*DATASET RECORDS*:
[Start of Attachment]
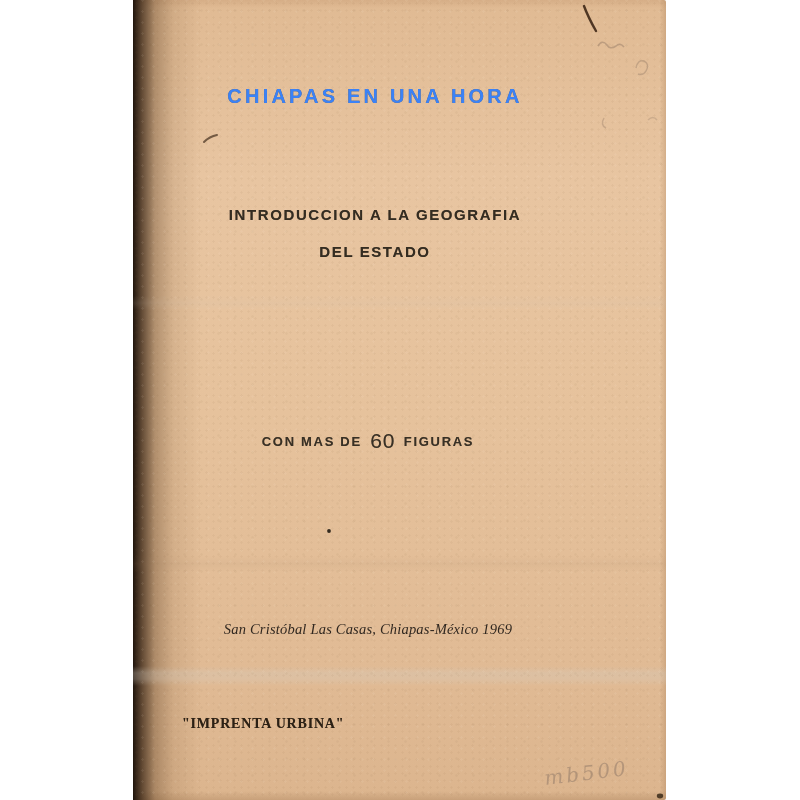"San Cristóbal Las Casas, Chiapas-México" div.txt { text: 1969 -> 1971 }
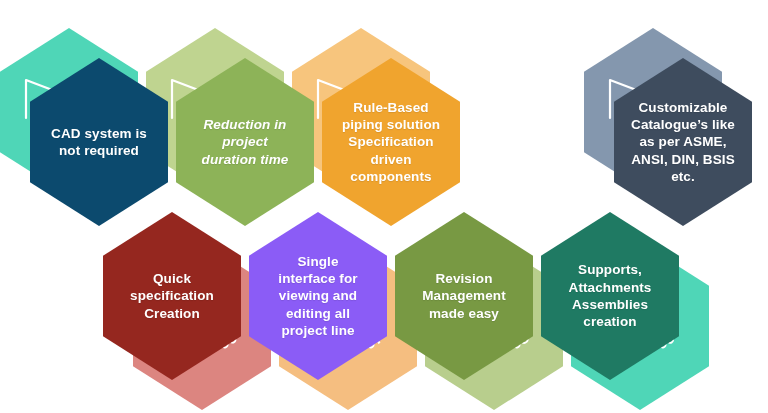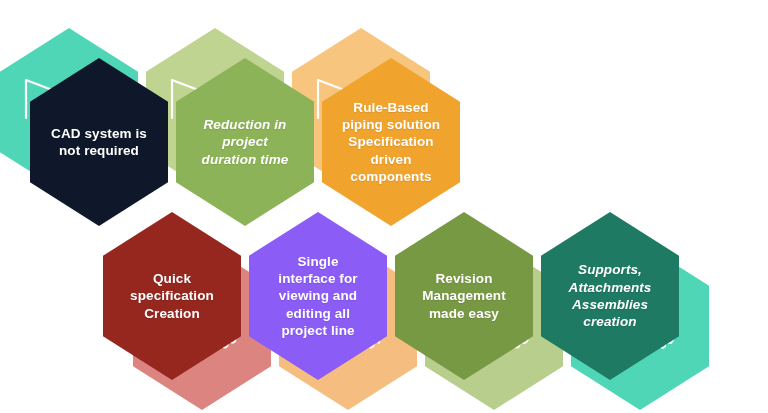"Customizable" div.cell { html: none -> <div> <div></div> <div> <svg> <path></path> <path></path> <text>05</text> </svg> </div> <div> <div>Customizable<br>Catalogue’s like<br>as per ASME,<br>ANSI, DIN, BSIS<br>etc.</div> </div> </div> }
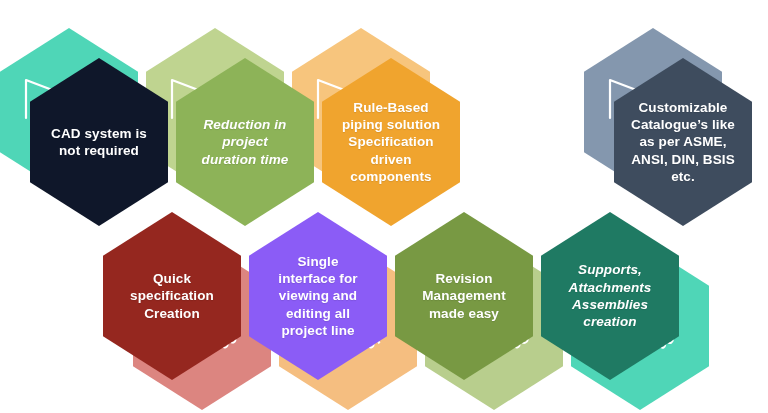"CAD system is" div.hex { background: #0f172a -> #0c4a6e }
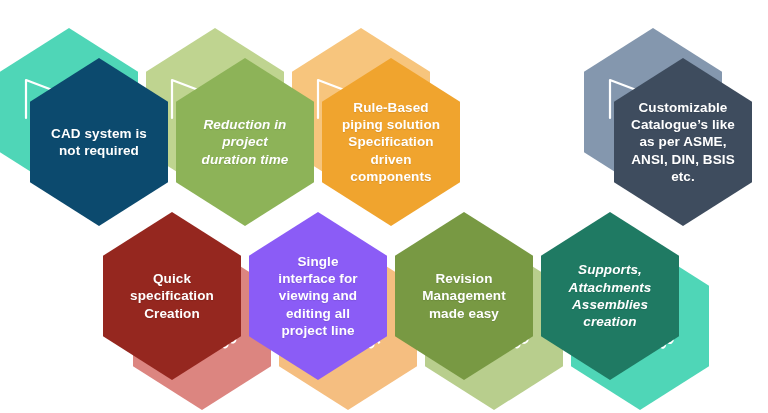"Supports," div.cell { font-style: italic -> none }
[End of Attachment]
[Start of Attachment]
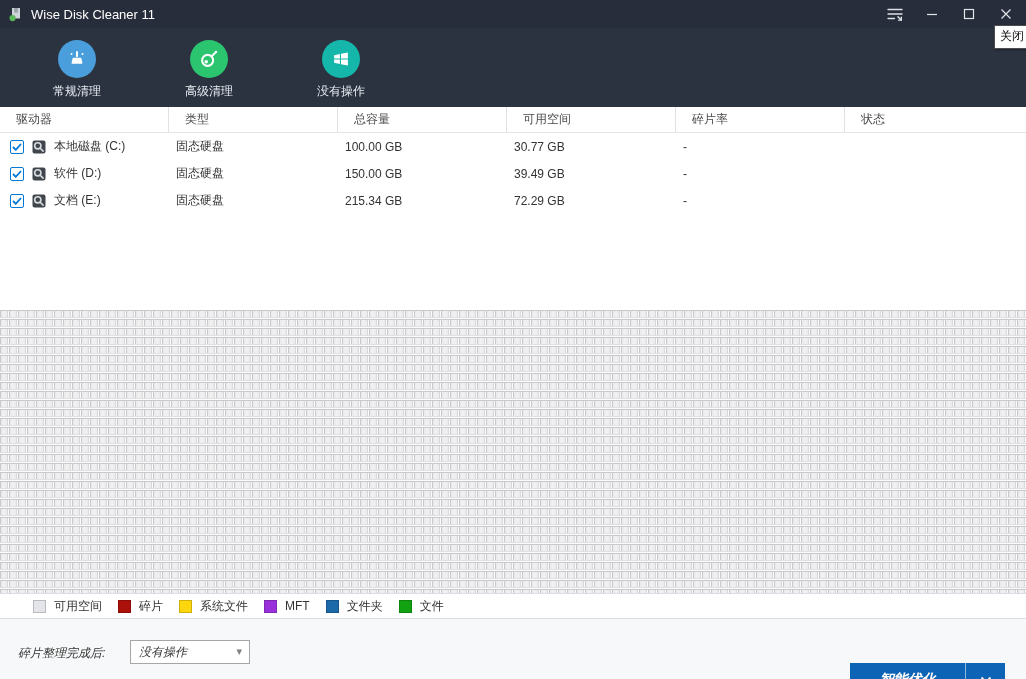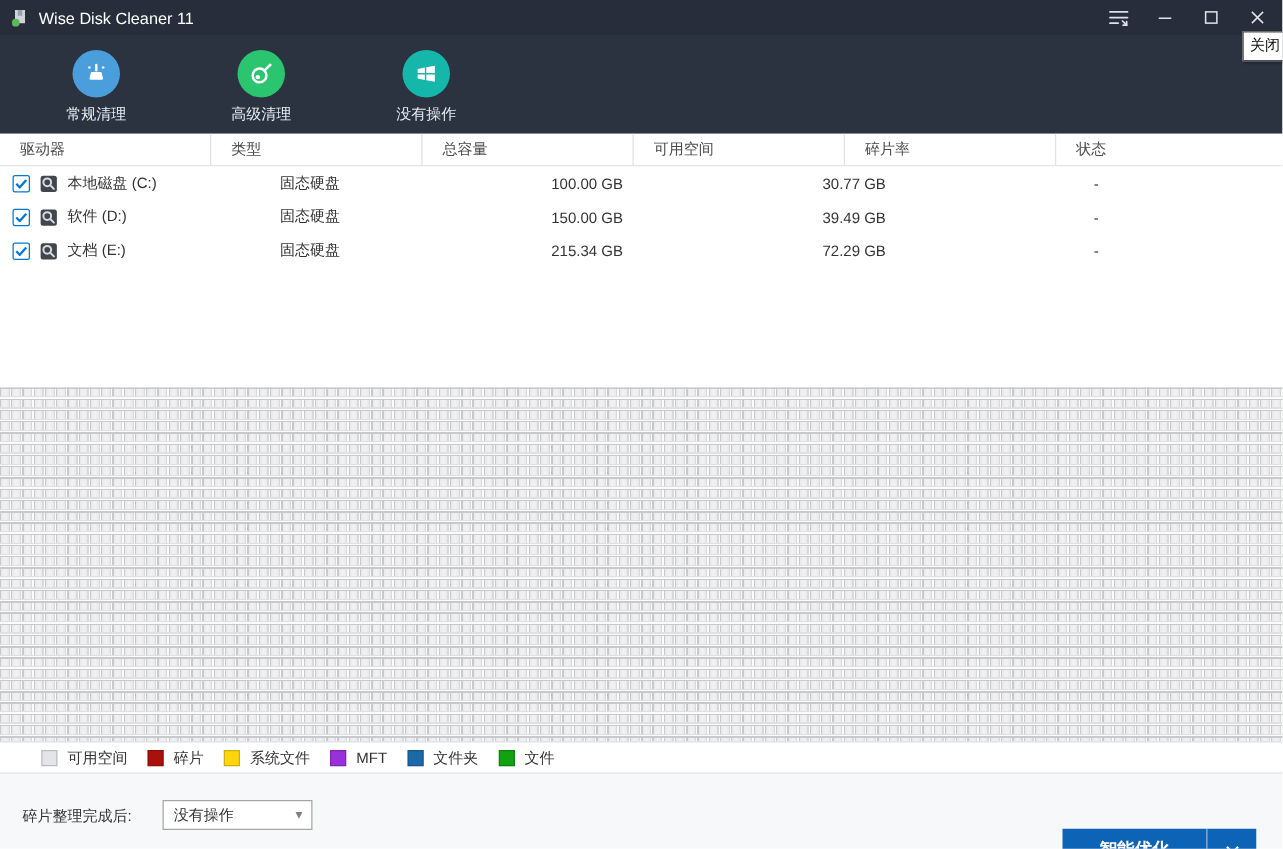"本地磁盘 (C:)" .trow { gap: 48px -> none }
[End of Attachment]
*EXERCISE AIM*: From the line containing "text: 1969 ->" through the line containing "font-style: italic ->", copy every line above exactly, without pictures.

*EXPECTED OUTPUT*:
"San Cristóbal Las Casas, Chiapas-México" div.txt { text: 1969 -> 1971 }
"Customizable" div.cell { html: none -> <div> <div></div> <div> <svg> <path></path> <path></path> <text>05</text> </svg> </div> <div> <div>Customizable<br>Catalogue’s like<br>as per ASME,<br>ANSI, DIN, BSIS<br>etc.</div> </div> </div> }
"CAD system is" div.hex { background: #0f172a -> #0c4a6e }
"Supports," div.cell { font-style: italic -> none }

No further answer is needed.